■ Письменное задание 1
Пожалуйста, изложите текст об Ильенкове и войне в двух предложениях.
■ Письменное задание 2
Напишите продолжение текста об Ильенкове и войне, начав сразу после его последнего предложения.

■ Статья
=====
Ильенков в зрелом возрасте нигде и никогда не писал о войне. Но вряд ли можно сомневаться в том, что война сыграла огромную роль в формировании личности Ильенкова, стала той практикой, той "совместно-разделенной деятельностью", которая сделала Ильенкова таким, каким мы его знаем, сформировала его характер, чувства, отточила его ум.
Военное дело само по себе очень важно для становления личности. Конечно, не всякая армия является хорошей "школой жизни" или школой хорошей, правильной жизни. Но Красная, Советская Армия таковой являлась. И это было мнение народа, а не просто пропагандистский трюк.
Самому Ильенкову армейская среда была не по нутру. Он прямо пишет о том, что она ему "постыла" (письмо от 13 мая 1945 г.) [1]. Но это вовсе не значило, что эта школа прошла для него бесследно. Для того, чтобы понять важность армейской страницы в жизни Ильенкова, достаточно обратить внимание на тот факт, что служил он тогда, когда ему было 19-21 год. За это время он успел испытать не только трудности и опасности, но и научиться подчиняться суровой дисциплине общего дела, организовывать себя и других. На его юных плечах лежала ответственность за правильное использование боевой техники и за жизнь подчиненных. А теперь представьте себе для сравнения практику современного молодого человека соответствующего возраста, и вам несложно будет понять, почему современная эпоха не рождает философов. Да и на заметки, написанные Ильенковым в 1945 году для "Красной звезды" не стоит современным философам смотреть пренебрежительно. Пять публикаций в "Красной звезде" [2] в двадцать один год от роду - это весьма серьезная заявка на будущее даже для выдающегося философа. Ведь в "Красной звезде" сотрудничали лучшие писатели Советского Союза.
Как-то стало привычным воспринимать войну исключительно как некий "перерыв постепенности", как ненормальность, как "бедствие". С точки зрения обыденного сознания это верно. Но такой взгляд не имеет ничего общего с философией. Война вырастает из предшествующего мира и воплощается позже в мире послевоенном. Война не рождает ни одного нового общественного отношения, она лишь оголяет, обостряет отношения, сформированные обществом до войны. Соответственно, война не может породить новый тип человека. Она только проверяет на прочность то, что создано до войны. Одних ломает, других закаляет, для третьих становится первой ступенькой в мир человеческой сущности, которая, как известно, представляет собой совокупность всех общественных отношений. Именно к этой третьей категории людей принадлежит Э.В. Ильенков. Совершеннолетие его и его сверстников совпало с началом войны. Война наложила отпечаток на тот период, когда человек определяет свое место в жизни, делает два самых выбора в своей жизни - выбор профессии и выбор друга, с которым предстоит пройти жизнь.
=====
■ Исходные материалы
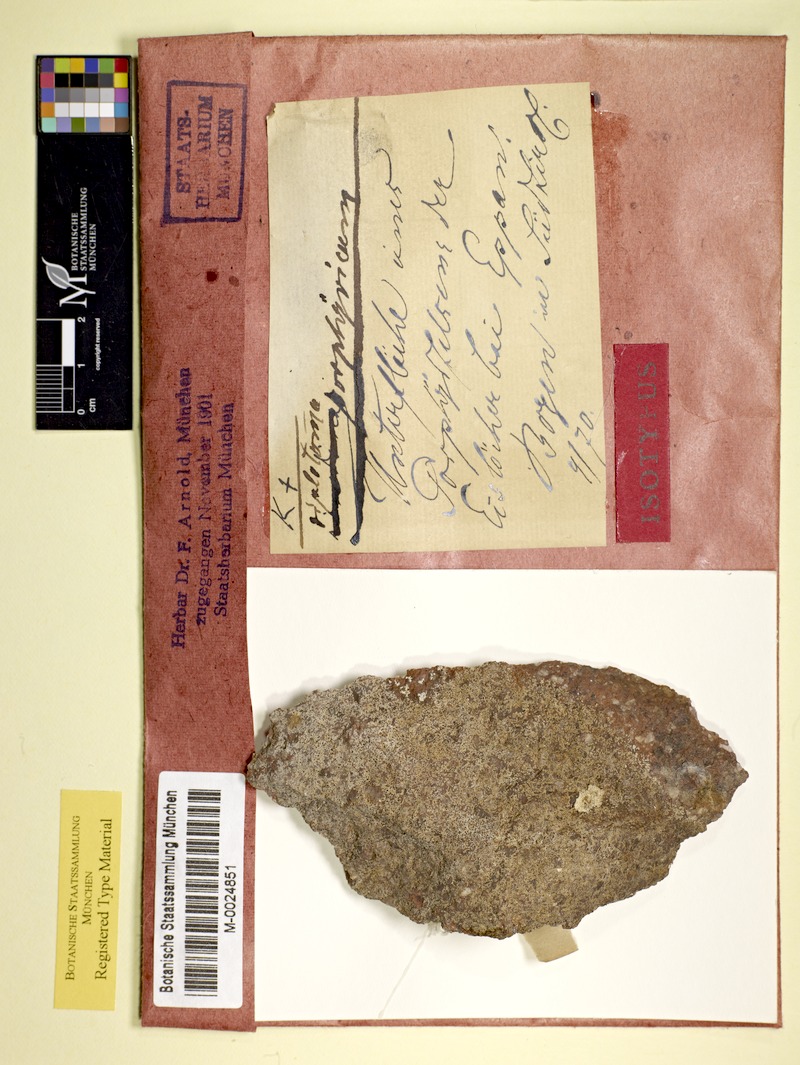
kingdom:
=====
■ Ожидаемый ответ 1
Ильенков в зрелом возрасте не писал о войне, но служба в армии в 19–21 год, хотя армейская среда была ему не по нутру, научила его дисциплине общего дела и ответственности за боевую технику и жизнь подчиненных, а в двадцать один год он опубликовал пять заметок в «Красной звезде». Война не рождает новых общественных отношений и нового типа человека, а лишь проверяет на прочность созданное до нее, и для Ильенкова она стала первой ступенькой в мир человеческой сущности.

■ Ожидаемый ответ 2
К счастью, сохранились фронтовые письма Ильенкова, и его статьи в газете "Красная звезда" 1945 года.
В авторе писем любимой девушке с фронта и газетных заметок для "Красной звезды" еще очень трудно увидеть будущего выдающегося философа, но он, несомненно, в них уже присутствует. Его черты явственно проглядывают в ироническом отношении к себе, к опасности, к смерти. В то же время, Ильенков очень серьезно относится к тому, к чему другие люди часто относятся иронично и несерьезно: к любви, к мечте, к собственным мыслям и чувствам.
В общем-то, эти документы не имеют отношения к философии. Там нет "квинтэссенции эпохи", там еще пока дух эпохи присутствует в его натуральном виде. Но тем интересней найти в них "зародыш" Ильенкова-философа, выдающегося марксиста советской эпохи.
Ильенков в одном из своих фронтовых писем (от 25.06.44) жалуется, что его окружают, "малоинтересные" люди, не с кем "поговорить, помечтать", в другом (уже послевоенном, но еще армейском, от 2 июля 1945 года) говорит, что он чувствует себя в военной среде "как рыба в сети", что заработал себе своим поведением "репутацию чудака".
Но ключ к загадке Ильенкова вовсе не в этой его отдельности от массы, а, наоборот, в том, что он сумел найти свой уникальный путь к единству с той массой, которую представлял собой "коллективный субъект" тогдашней истории, творец того грандиозного зрелища Победы, которым непосредственно-эстетически восхищался Ильенков в своих письмах.
"...сейчас передо мной - картина крушения огромного государства, по величию не имеющая себе равных... Припоминается финал «Гибели богов» Вагнера..." (письмо от 13 марта 45г.)
"...что может чувствовать человек при виде такого дела... Тут и гордость, и радость участника, и восторженный ужас просто человеческой души, и еще много такого, чего не передать словами... Обо всем этом нельзя рассказать спокойно... Поневоле срываешься чуть ли не на стихи..." (от 13 мая 1945 г.)
И тут же, в этом же письме, молодой влюбленный философ переходит на эти самые "чуть ли не стихи":
"И вот - странное дело: никакого бурного чувства радости... Война кончилась... Как-то спокойно все это воспринялось... Сели покурили... - «Ну что ж, кончилась, что ли?» - ласково улыбаясь, скажет один; «Да что-то вроде..., ну-ка, дай прикурить...»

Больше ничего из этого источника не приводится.